### What to work on
A. Please reproduce, word for word, the passage about a talk with a neighbor between "Our disagreement could" and "fully and understanding.", inclusive.
B. Answer these from the passage about a talk with a neighbor:
(i) What enters in when communication breaks down?
(ii) On what day of the week did the walk take place?
(iii) What does John show up with when you need one?

It signals many things, but to me, primarily it signals the breakdown of communication.  Force enters in when communication breaks down. As long as communication is working, force is unnecessary.

This past Sunday, I went for a walk and stopped to talk to one of my neighbors.  John is passionate about everything, from gardening and music to local politics.  I made the serious mistake of thinking he and I had similar political views, and commented to him about a controversial California politician I greatly admire.

John exploded.  He doesn’t believe anything this politician says. He went on and on and on, passionately explaining his beliefs. 

Our disagreement could not have been greater.

I opened my mind and really listened to him. I genuinely understood John and his point of view. He made several extremely valid points. He also said some things I knew nothing about and I made a note to research them when I got home because it would be interesting to learn about them. I listened and I listened and I listened. 

While he was talking, I wasn’t thinking about anything, I was simply listening and really understanding, really seeing it from his point of view.  Mostly I was making sure I was just getting it fully and understanding. 

There are many things I love about John. He’s a very cheerful guy who always lights up when he sees me.  He’s friendly to everyone. He always lends a hand to every neighbor on our street. John’s the guy who shows up with the wheelbarrow when you need one.  He loves to talk to everyone.

As I listened to John say things I completely disagreed with, I never lost the good feeling I have for him.

John talked in great detail.  He said all he wanted me to know, and it was a lot.  When he was finished, he seemed to notice me for the first time.  He examined my face.  I think he could see I was concentrating very seriously on him and just plain listening.  John smiled at me and said, “I sure didn’t mean to go off like that.”

I said, “I’m glad you did. I’m very happy to know what you’re thinking. I really understand what you’re saying, I really get your point of view on this. There are some things you said I’ve never heard and I’m going to look into them.”

John looked at me with a super friendly look and said, “What you said about this politician is something I’ve never heard. If it’s true, that would change my opinion of him.  I’m going to do some research on that, that would be very interesting.” 

We both smiled and talked about the goings-on in the street.  Very happy to be neighbors.

The reason I’m writing this is because millions of political conversations are happening. And I want you to know that the propaganda that’s put out about how “difficult” it is for people to communicate when they have different or opposing views is a lie.  Believing this lie erects barriers between us when we need to reach each other most.

Extracted records:
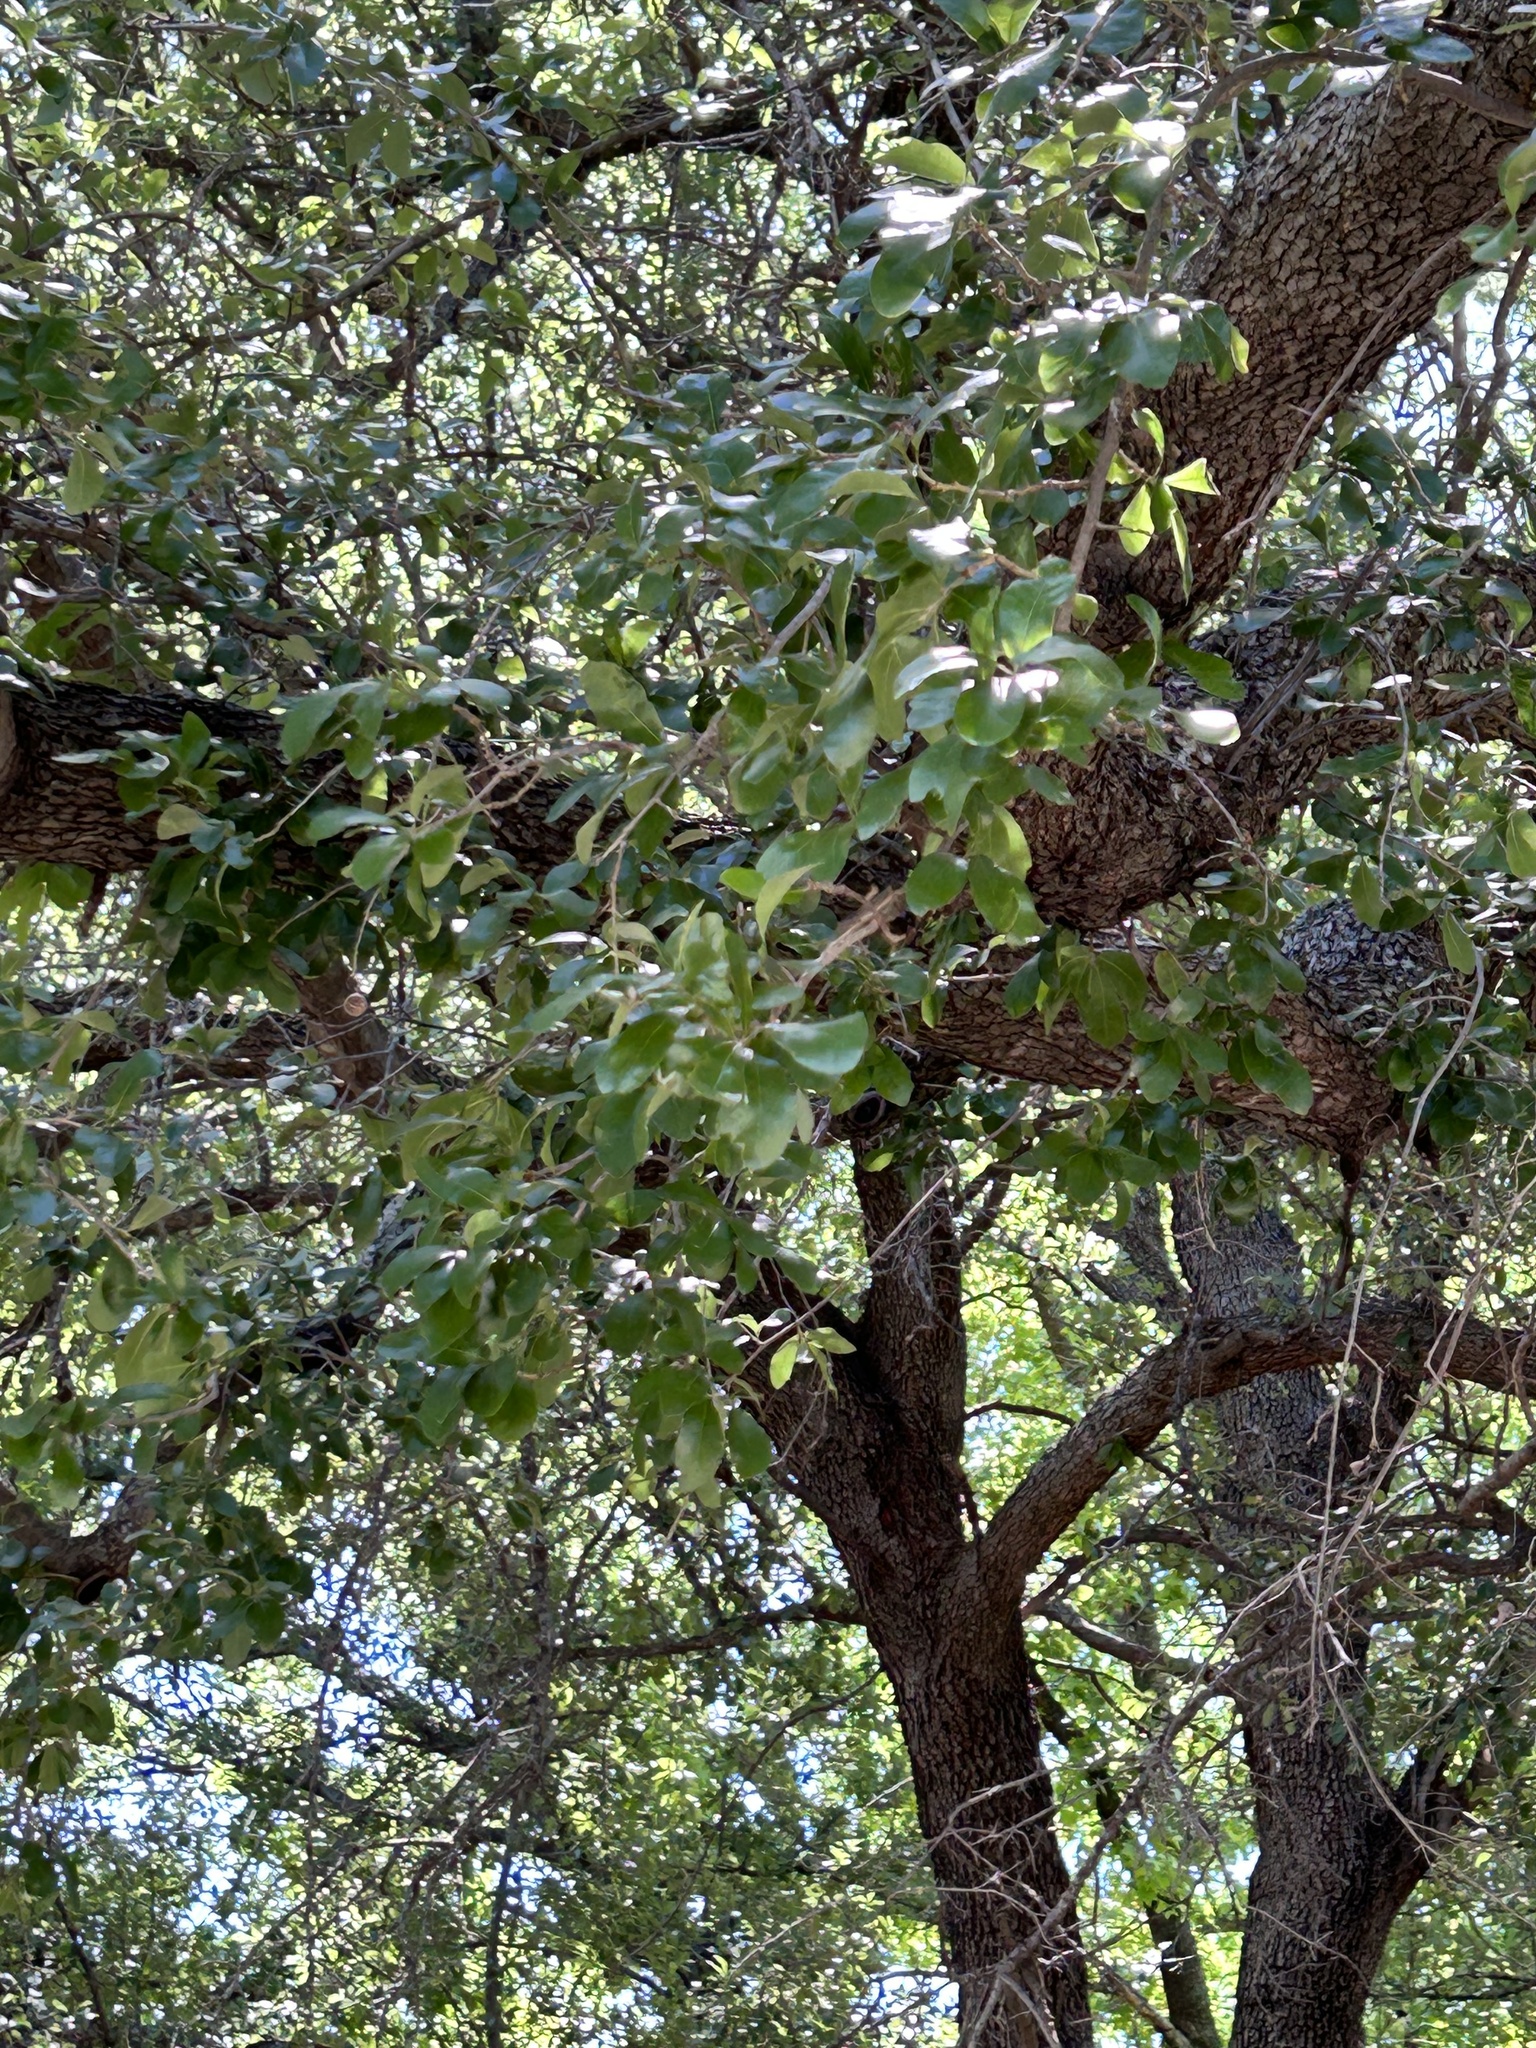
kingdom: Plantae
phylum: Tracheophyta
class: Magnoliopsida
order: Fagales
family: Fagaceae
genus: Quercus
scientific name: Quercus virginiana
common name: Southern live oak
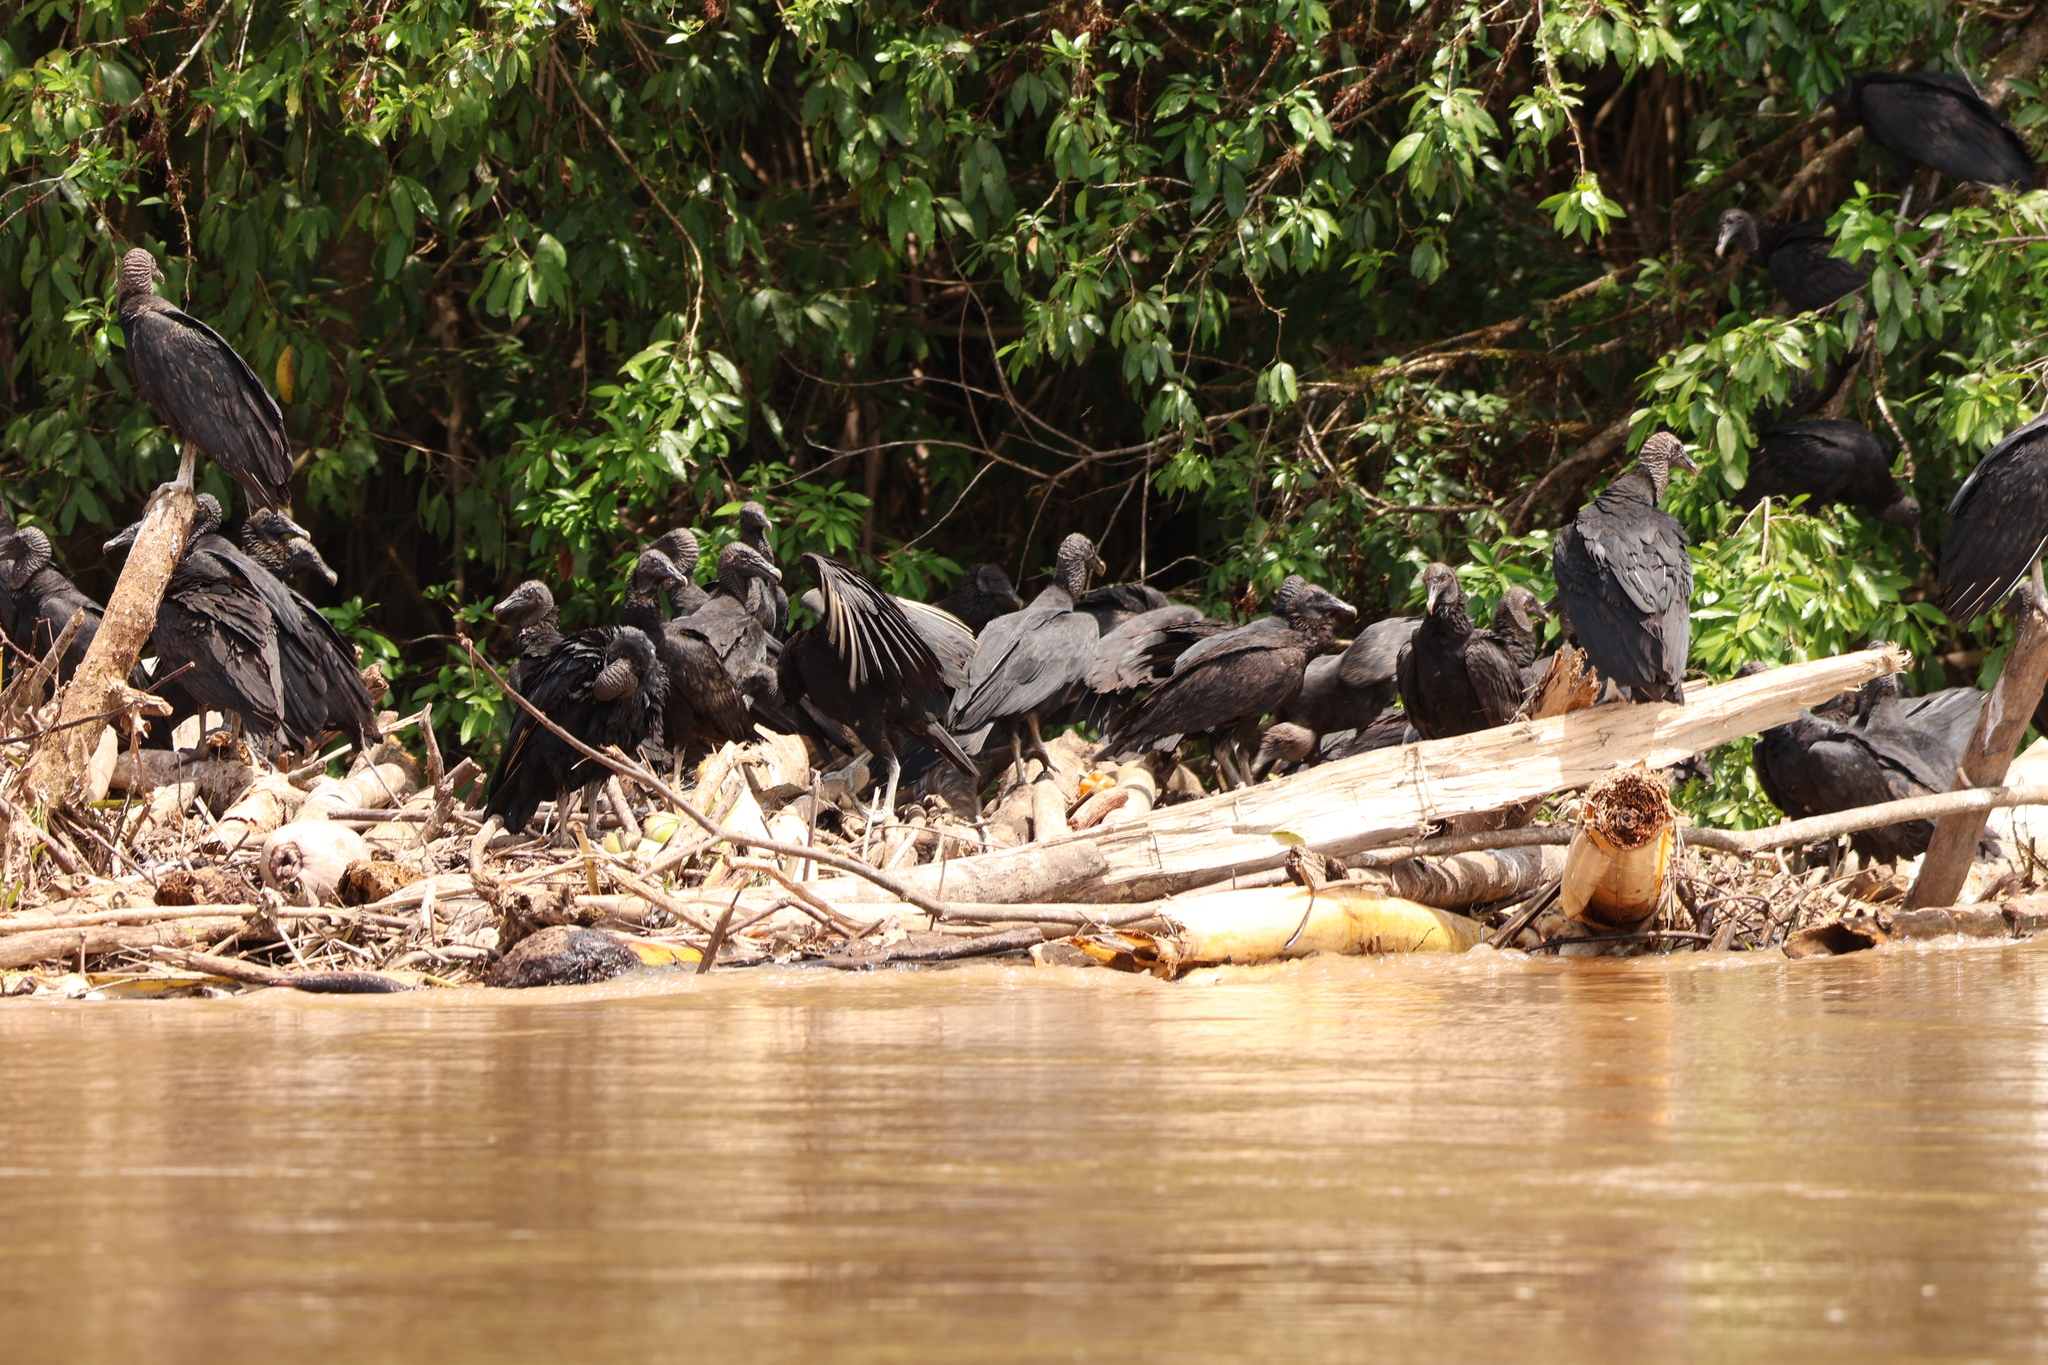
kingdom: Animalia
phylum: Chordata
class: Aves
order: Accipitriformes
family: Cathartidae
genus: Coragyps
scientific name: Coragyps atratus
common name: Black vulture
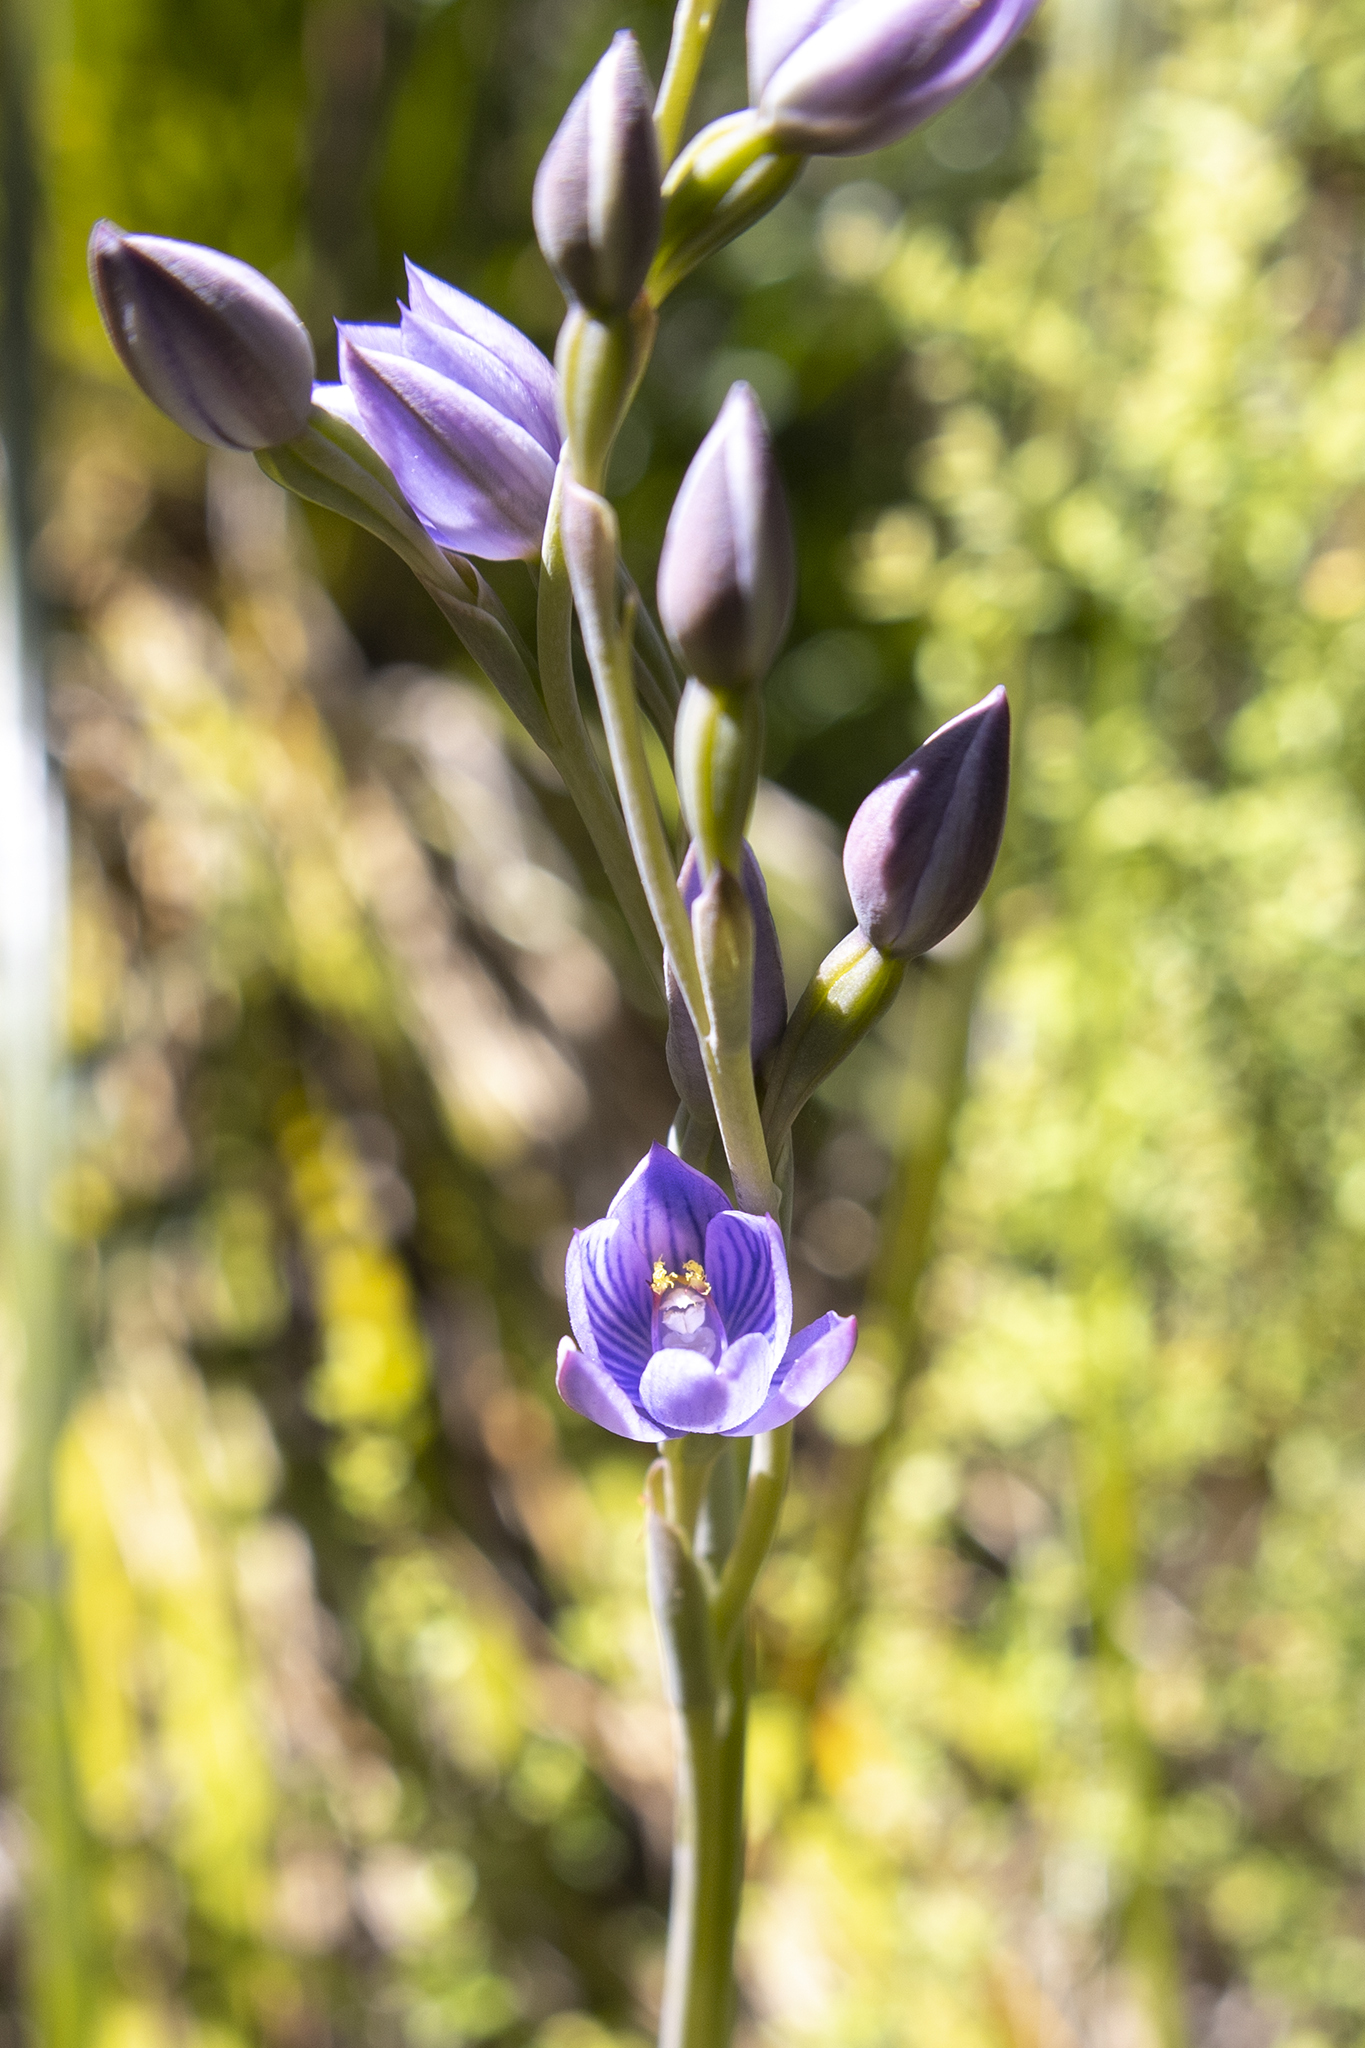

### Solutions below
A.
Our disagreement could not have been greater.

I opened my mind and really listened to him. I genuinely understood John and his point of view. He made several extremely valid points. He also said some things I knew nothing about and I made a note to research them when I got home because it would be interesting to learn about them. I listened and I listened and I listened. 

While he was talking, I wasn’t thinking about anything, I was simply listening and really understanding, really seeing it from his point of view.  Mostly I was making sure I was just getting it fully and understanding.

B.
(i) Force
(ii) Sunday
(iii) The wheelbarrow